• **EXTRACTO DE LA FUENTE**
★ ★ ★ ★

Por Evelyn Hernández
La muerte de un funcionario federal, atacado con granadas en Reynosa, es una muestra brutal del terrorismo criminal que se vive en Tamaulipas. No fue un simple homicidio: fue un mensaje de sangre del narco al Estado mexicano. Un mensaje que deja claro que, al menos en esta entidad, el crimen organizado ya rebasó al gobierno.
Desde que Américo Villarreal asumió la gubernatura, lo hizo bajo una nube de sospechas sobre presuntos vínculos con grupos delictivos. Aunque esos señalamientos fueron minimizados por el oficialismo, hoy toman fuerza: Alejandro Moreno, dirigente nacional del PRI, presentó ya una denuncia formal ante la FGR, la primera contra el gobernador.

★ ★ ★ ★

• **LISTA DE TAREAS**
A – Conteste, según el texto sobre Tamaulipas, las siguientes preguntas:
(i) ¿En qué ciudad fue atacado con granadas el funcionario federal?
(ii) ¿Qué cargo asumió Américo Villarreal?
(iii) ¿Ante qué institución presentó Alejandro Moreno su denuncia formal?
B – Retome el texto sobre Tamaulipas a partir de su última oración y prosiga su redacción.

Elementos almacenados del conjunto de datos

★ ★ ★ ★

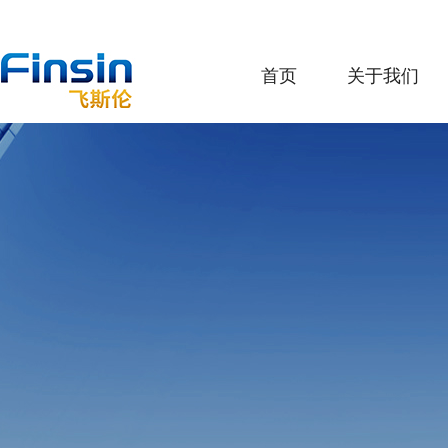
首页
关于我们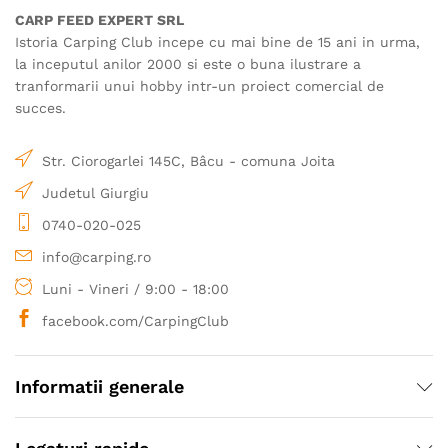
CARP FEED EXPERT SRL
Istoria Carping Club incepe cu mai bine de 15 ani in urma,
la inceputul anilor 2000 si este o buna ilustrare a
tranformarii unui hobby intr-un proiect comercial de
succes.
Str. Ciorogarlei 145C, Bâcu - comuna Joita
Judetul Giurgiu
0740-020-025
info@carping.ro
Luni - Vineri / 9:00 - 18:00
facebook.com/CarpingClub
Informatii generale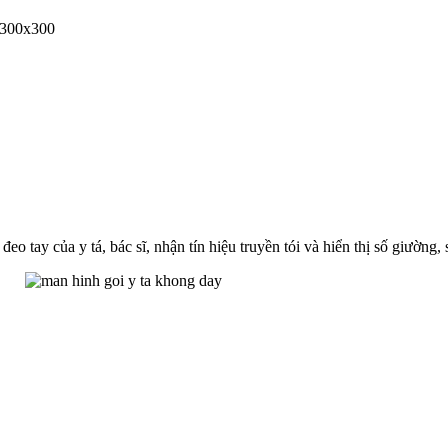
eo tay của y tá, bác sĩ, nhận tín hiệu truyền tói và hiển thị số giường,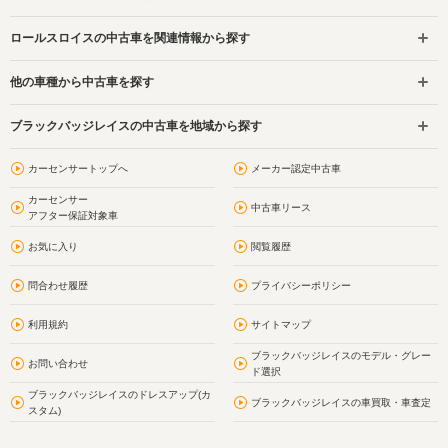
ロールスロイスの中古車を関連情報から探す
他の車種から中古車を探す
ブラックバッジレイスの中古車を地域から探す
カーセンサートップへ
メーカー認定中古車
カーセンサー
中古車リース
アフター保証対象車
お気に入り
閲覧履歴
問合わせ履歴
プライバシーポリシー
利用規約
サイトマップ
ブラックバッジレイスのモデル・グレー
お問い合わせ
ド選択
ブラックバッジレイスのドレスアップ(カ
ブラックバッジレイスの車買取・車査定
スタム)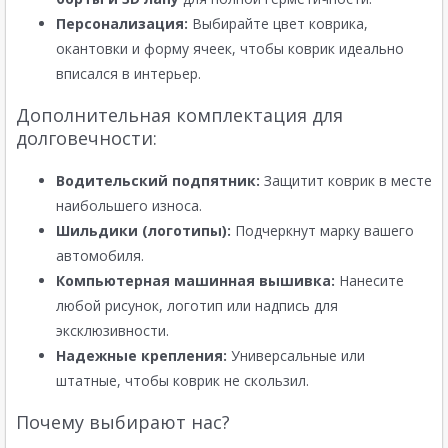
Персонализация:
Выбирайте цвет коврика,
окантовки и форму ячеек, чтобы коврик идеально
вписался в интерьер.
Дополнительная комплектация для
долговечности:
Водительский подпятник:
Защитит коврик в месте
наибольшего износа.
Шильдики (логотипы):
Подчеркнут марку вашего
автомобиля.
Компьютерная машинная вышивка:
Нанесите
любой рисунок, логотип или надпись для
эксклюзивности.
Надежные крепления:
Универсальные или
штатные, чтобы коврик не скользил.
Почему выбирают нас?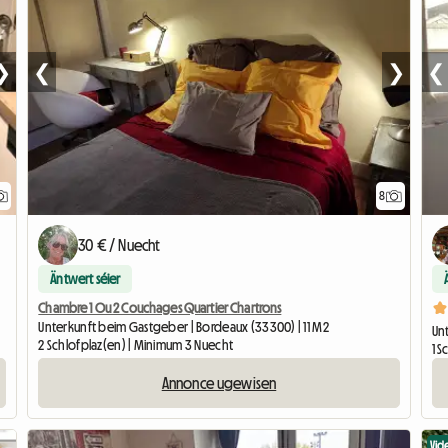
❯
❮
❯
❮
8
30 € / Nuecht
Äntwert séier
Chambre 1 Ou 2 Couchages Quartier Chartrons
Unterkunft beim Gastgeber | Bordeaux (33300) | 11 M2
Unt
2 Schlofplaz(en) | Minimum 3 Nuecht
1 
Annonce ugewisen
Vid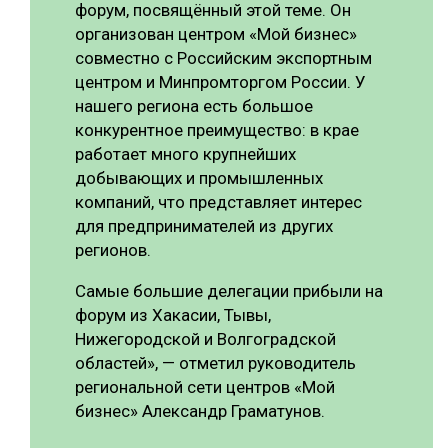
форум, посвящённый этой теме. Он
организован центром «Мой бизнес»
совместно с Российским экспортным
центром и Минпромторгом России. У
нашего региона есть большое
конкурентное преимущество: в крае
работает много крупнейших
добывающих и промышленных
компаний, что представляет интерес
для предпринимателей из других
регионов.
Самые большие делегации прибыли на
форум из Хакасии, Тывы,
Нижегородской и Волгоградской
областей», — отметил руководитель
региональной сети центров «Мой
бизнес» Александр Граматунов.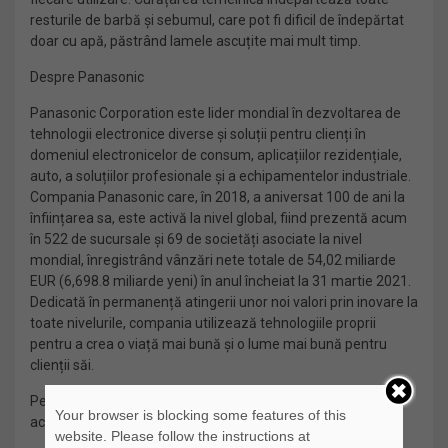
resturile de barbă și sebumul, care pot fi dificil de îndepărtat
doar cu apă, păstrând lamele ascuțite mai mult timp.
Despre Panasonic
Panasonic Corporation este lider mondial în dezvoltarea de
tehnologii electronice diverse și soluții pentru clienți în
domeniul electronicelor de consum, aplicațiilor rezidențiale,
auto, a soluțiilor profesionale și a echipamentelor industriale.
Compania Panasonic care, în 2018, a aniversat 100 de ani la
înființarea sa, este activă la nivel global, fiind prezentă acum
în 522 de sucursale și 69 de societăți asociate la nivel
mondial, înregistrând vânzări nete totale de 54,02 miliarde
EUR (6,698.8 miliarde yeni) în anul încheiat la 31 martie 2021.
Dedicată în permanență atingerii unor noi valori prin inovare la
toate nivelurile, compania utilizează tehnologiile proprii
pentru a crea o viață mai bună și o lume mai bună pentru
clienții săi.
Pentru a afla mai multe despre Panasonic,
Your browser is blocking some features of this
accesați:
http://www.panasonic.com/ro
website. Please follow the instructions at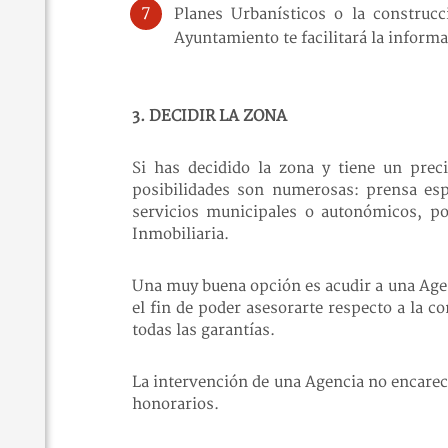
Planes Urbanísticos o la construcc
Ayuntamiento te facilitará la informa
3. DECIDIR LA ZONA
Si has decidido la zona y tiene un prec
posibilidades son numerosas: prensa espe
servicios municipales o autonómicos, po
Inmobiliaria.
Una muy buena opción es acudir a una Agenc
el fin de poder asesorarte respecto a la c
todas las garantías.
La intervención de una Agencia no encarece
honorarios.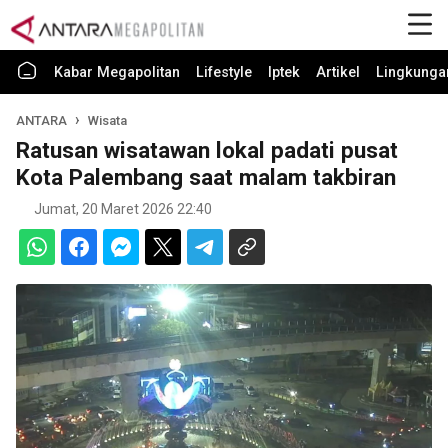
Kabar Megapolitan
Lifestyle
Iptek
Artikel
Lingkunga
ANTARA
Wisata
Ratusan wisatawan lokal padati pusat
Kota Palembang saat malam takbiran
Jumat, 20 Maret 2026 22:40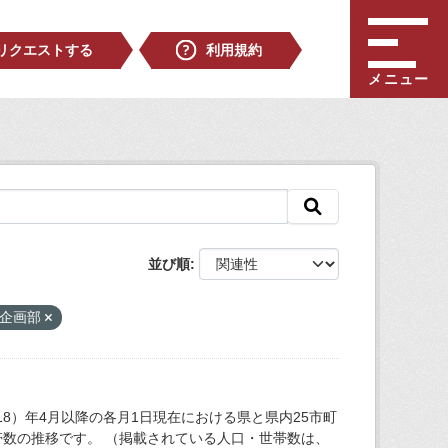
リクエストする
利用規約
メニュー
並び順
策企画部
18）年4月以降の各月1日現在における県と県内25市町
数の推移です。 （掲載されている人口・世帯数は、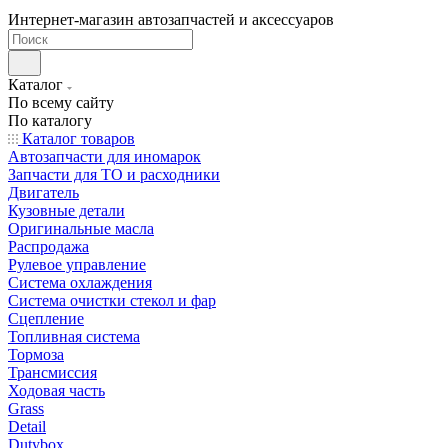
Интернет-магазин автозапчастей и аксессуаров
Каталог
По всему сайту
По каталогу
Каталог товаров
Автозапчасти для иномарок
Запчасти для ТО и расходники
Двигатель
Кузовные детали
Оригинальные масла
Распродажа
Рулевое управление
Система охлаждения
Система очистки стекол и фар
Сцепление
Топливная система
Тормоза
Трансмиссия
Ходовая часть
Grass
Detail
Dutybox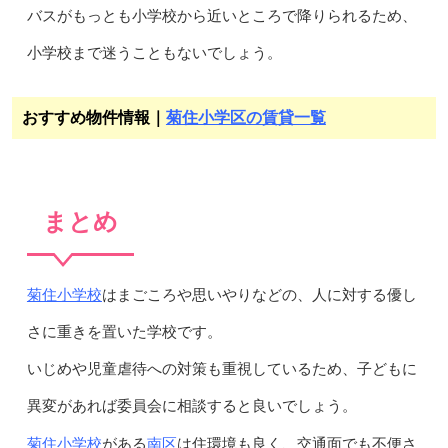
バスがもっとも小学校から近いところで降りられるため、
小学校まで迷うこともないでしょう。
おすすめ物件情報｜
菊住小学区の賃貸一覧
まとめ
菊住小学校
はまごころや思いやりなどの、人に対する優し
さに重きを置いた学校です。
いじめや児童虐待への対策も重視しているため、子どもに
異変があれば委員会に相談すると良いでしょう。
菊住小学校
南区
がある
は住環境も良く、交通面でも不便さ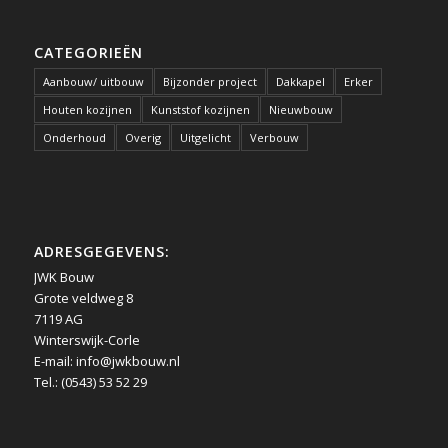
CATEGORIEËN
Aanbouw/ uitbouw
Bijzonder project
Dakkapel
Erker
Houten kozijnen
Kunststof kozijnen
Nieuwbouw
Onderhoud
Overig
Uitgelicht
Verbouw
ADRESGEGEVENS:
JWK Bouw
Grote veldweg 8
7119 AG
Winterswijk-Corle
E-mail:
info@jwkbouw.nl
Tel.: (0543) 53 52 29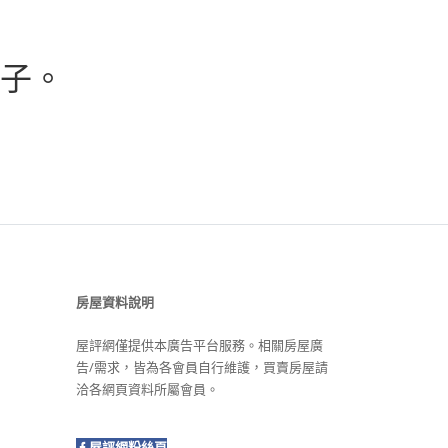
子。
房屋資料說明
屋評網僅提供本廣告平台服務。相關房屋廣
告/需求，皆為各會員自行維護，買賣房屋請
洽各網頁資料所屬會員。
屋評網粉絲頁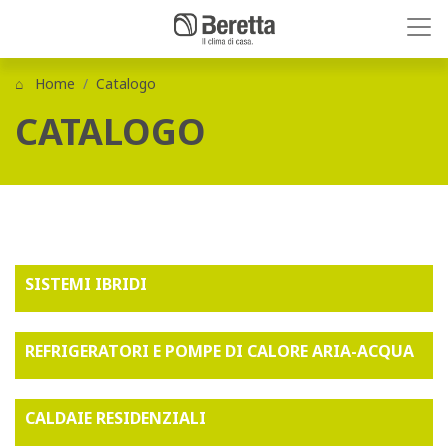
Home
Catalogo
CATALOGO
SISTEMI IBRIDI
REFRIGERATORI E POMPE DI CALORE ARIA-ACQUA
CALDAIE RESIDENZIALI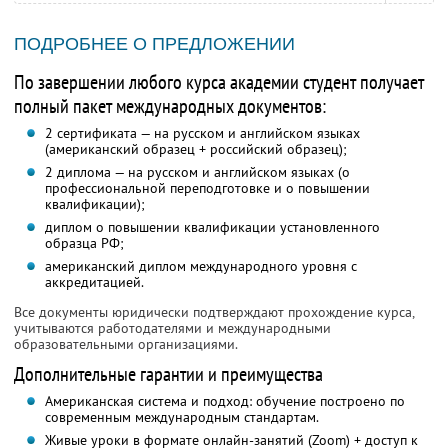
ПОДРОБНЕЕ О ПРЕДЛОЖЕНИИ
По завершении любого курса академии студент получает
полный пакет международных документов:
2 сертификата — на русском и английском языках
(американский образец + российский образец);
2 диплома — на русском и английском языках (о
профессиональной переподготовке и о повышении
квалификации);
диплом о повышении квалификации установленного
образца РФ;
американский диплом международного уровня с
аккредитацией.
Все документы юридически подтверждают прохождение курса,
учитываются работодателями и международными
образовательными организациями.
Дополнительные гарантии и преимущества
Американская система и подход: обучение построено по
современным международным стандартам.
Живые уроки в формате онлайн-занятий (Zoom) + доступ к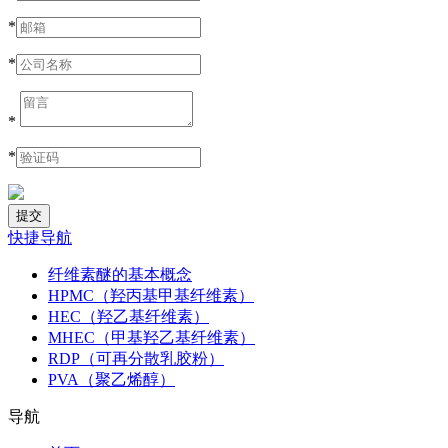
*
*
*
*
快捷导航
纤维素醚的基本概念
HPMC（羟丙基甲基纤维素）
HEC（羟乙基纤维素）
MHEC（甲基羟乙基纤维素）
RDP（可再分散乳胶粉）
PVA（聚乙烯醇）
导航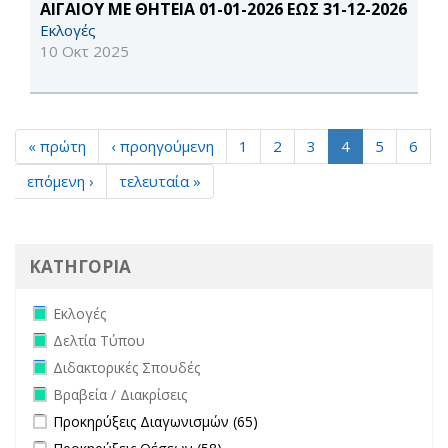
ΑΙΓΑΙΟΥ ΜΕ ΘΗΤΕΙΑ 01-01-2026 ΕΩΣ 31-12-2026
Εκλογές
10 Οκτ 2025
« πρώτη
‹ προηγούμενη
1
2
3
4
5
6
επόμενη ›
τελευταία »
ΚΑΤΗΓΟΡΙΑ
Remove Εκλογές filter
Εκλογές
Remove Δελτία Τύπου filter
Δελτία Τύπου
Remove Διδακτορικές Σπουδές filter
Διδακτορικές Σπουδές
Remove Βραβεία / Διακρίσεις filter
Βραβεία / Διακρίσεις
Apply Προκηρύξεις Διαγωνισμών filter
Apply Προκηρύξεις
Προκηρύξεις Διαγωνισμών (65)
Διαγωνισμών filter
Apply Προκηρύξεις Θέσεων filter
Apply Προκηρύξεις Θέσεων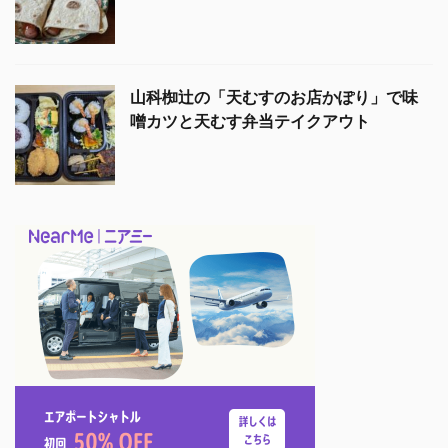
山科椥辻の「天むすのお店かぽり」で味
噌カツと天むす弁当テイクアウト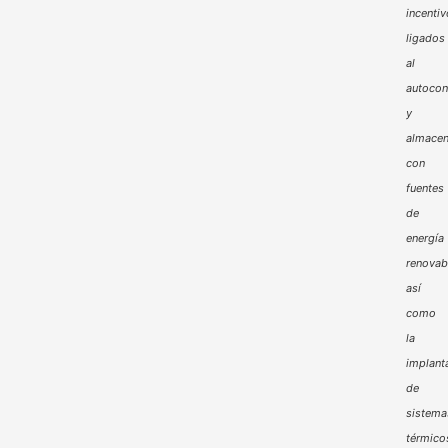
incenti
ligados
al
autoco
y
almacen
con
fuentes
de
energía
renovab
así
como
la
implant
de
sistema
térmico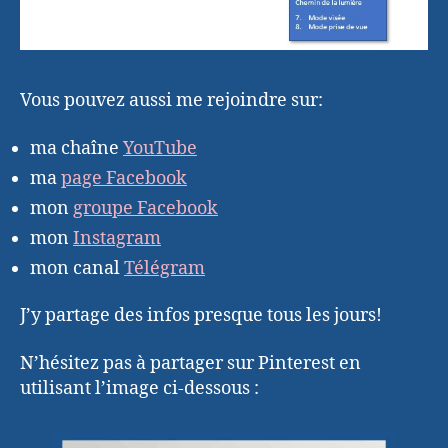
Vous pouvez aussi me rejoindre sur:
ma chaîne
YouTube
ma
page Facebook
mon
groupe Facebook
mon
Instagram
mon canal
Télégram
J’y partage des infos presque tous les jours!
N’hésitez pas à partager sur Pinterest en
utilisant l’image ci-dessous :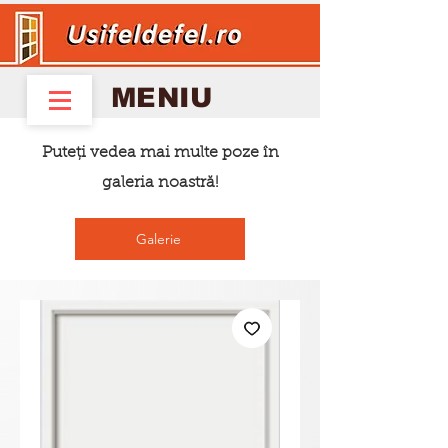
MENIU
Puteți vedea mai multe poze în
galeria noastră!
Galerie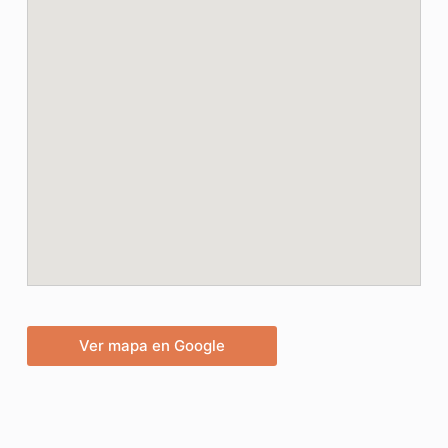
Ver mapa en Google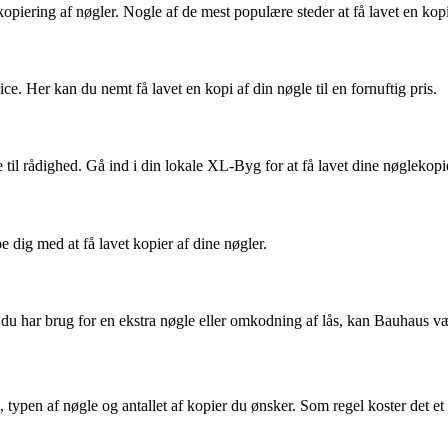
 kopiering af nøgler. Nogle af de mest populære steder at få lavet en kop
. Her kan du nemt få lavet en kopi af din nøgle til en fornuftig pris.
il rådighed. Gå ind i din lokale XL-Byg for at få lavet dine nøglekopi
dig med at få lavet kopier af dine nøgler.
du har brug for en ekstra nøgle eller omkodning af lås, kan Bauhaus væ
, typen af nøgle og antallet af kopier du ønsker. Som regel koster det et 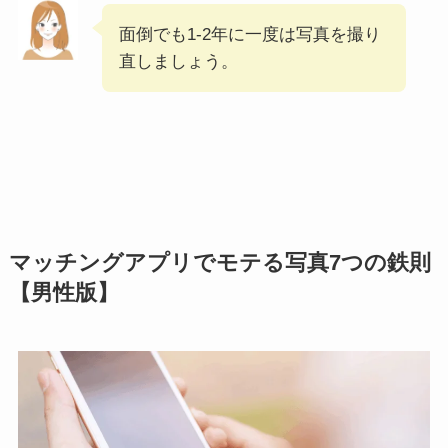
面倒でも1-2年に一度は写真を撮り
直しましょう。
マッチングアプリでモテる写真7つの鉄則
【男性版】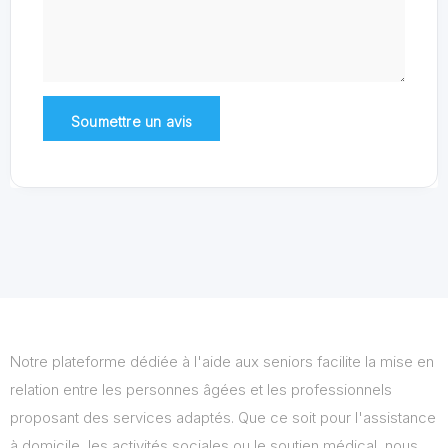
Notre plateforme dédiée à l'aide aux seniors facilite la mise en
relation entre les personnes âgées et les professionnels
proposant des services adaptés. Que ce soit pour l'assistance
à domicile, les activités sociales ou le soutien médical, nous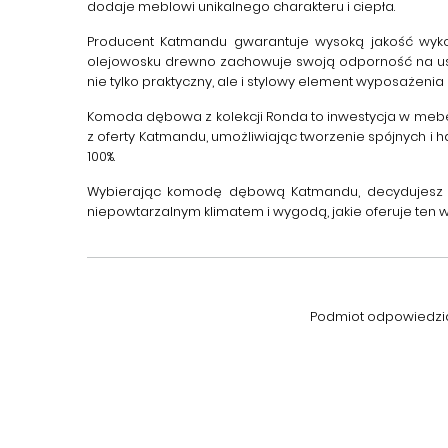
dodaje meblowi unikalnego charakteru i ciepła.
Producent
Katmandu
gwarantuje wysoką jakość wykon
olejowosku drewno zachowuje swoją odporność na usz
nie tylko praktyczny, ale i stylowy element wyposażenia 
Komoda dębowa
z kolekcji Ronda to inwestycja w meb
z oferty Katmandu, umożliwiając tworzenie spójnych i h
100%.
Wybierając
komodę dębową Katmandu
, decydujesz
niepowtarzalnym klimatem i wygodą, jakie oferuje ten w
Podmiot odpowiedzial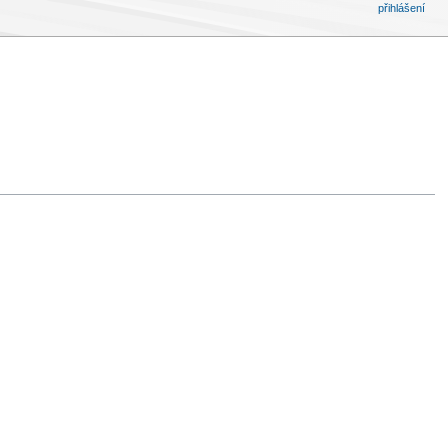
přihlášení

★ ★ ★ ★

• **LISTA DE RESPUESTAS**
A –
(i) En Reynosa.
(ii) La gubernatura.
(iii) Ante la FGR.

B –
Pero más allá de la disputa política, el panorama es desolador. Tamaulipas lleva años sumido en la violencia, en un conflicto que ni la presencia del Ejército ni las alertas constantes del gobierno de Estados Unidos han logrado contener. La “frontera chica” —que abarca municipios como Miguel Alemán, Camargo y Ciudad Mier— se ha convertido en un campo de guerra fuera de control.
Lo sucedido en las últimas horas en Reynosa rebasa toda proporción. Un ataque con granadas contra un funcionario de la Fiscalía General de la República no es solo un crimen: es terrorismo. Durante años, se tachó de exagerado al expresidente Donald Trump cuando propuso designar a los cárteles mexicanos como organizaciones terroristas. Pero, ¿cómo llamar a esto, si no terrorismo?
Tamaulipas arde y la respuesta institucional es inexistente o ineficaz. Américo Villarreal no gobierna, administra un vacío de poder donde la impunidad, el miedo y el silencio se han normalizado. No hay estrategia, no hay control del territorio, no hay garantías mínimas para la vida civil ni para las autoridades que intentan cumplir su deber.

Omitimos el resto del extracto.